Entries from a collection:
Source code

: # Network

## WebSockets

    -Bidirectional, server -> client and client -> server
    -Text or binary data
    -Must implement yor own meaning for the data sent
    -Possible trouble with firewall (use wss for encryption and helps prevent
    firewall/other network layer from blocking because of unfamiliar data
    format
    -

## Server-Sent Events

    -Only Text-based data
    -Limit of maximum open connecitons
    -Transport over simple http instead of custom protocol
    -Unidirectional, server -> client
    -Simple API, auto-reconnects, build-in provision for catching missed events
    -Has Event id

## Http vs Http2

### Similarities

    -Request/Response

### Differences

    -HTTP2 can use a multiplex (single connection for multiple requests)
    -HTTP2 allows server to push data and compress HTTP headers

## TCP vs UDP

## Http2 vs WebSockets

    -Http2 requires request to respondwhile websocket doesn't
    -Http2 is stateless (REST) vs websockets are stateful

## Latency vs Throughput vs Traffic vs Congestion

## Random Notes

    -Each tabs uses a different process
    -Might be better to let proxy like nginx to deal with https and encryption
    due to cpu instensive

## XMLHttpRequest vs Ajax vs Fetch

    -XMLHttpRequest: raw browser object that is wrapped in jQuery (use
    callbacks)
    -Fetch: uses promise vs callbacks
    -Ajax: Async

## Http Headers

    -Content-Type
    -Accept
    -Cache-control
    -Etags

Instructions for the task >> Reproduce the source text of every record above verbatim, keeping each line as it appears.

Reply to the task >>
Source code

: # Network

## WebSockets

    -Bidirectional, server -> client and client -> server
    -Text or binary data
    -Must implement yor own meaning for the data sent
    -Possible trouble with firewall (use wss for encryption and helps prevent
    firewall/other network layer from blocking because of unfamiliar data
    format
    -

## Server-Sent Events

    -Only Text-based data
    -Limit of maximum open connecitons
    -Transport over simple http instead of custom protocol
    -Unidirectional, server -> client
    -Simple API, auto-reconnects, build-in provision for catching missed events
    -Has Event id

## Http vs Http2

### Similarities

    -Request/Response

### Differences

    -HTTP2 can use a multiplex (single connection for multiple requests)
    -HTTP2 allows server to push data and compress HTTP headers

## TCP vs UDP

## Http2 vs WebSockets

    -Http2 requires request to respondwhile websocket doesn't
    -Http2 is stateless (REST) vs websockets are stateful

## Latency vs Throughput vs Traffic vs Congestion

## Random Notes

    -Each tabs uses a different process
    -Might be better to let proxy like nginx to deal with https and encryption
    due to cpu instensive

## XMLHttpRequest vs Ajax vs Fetch

    -XMLHttpRequest: raw browser object that is wrapped in jQuery (use
    callbacks)
    -Fetch: uses promise vs callbacks
    -Ajax: Async

## Http Headers

    -Content-Type
    -Accept
    -Cache-control
    -Etags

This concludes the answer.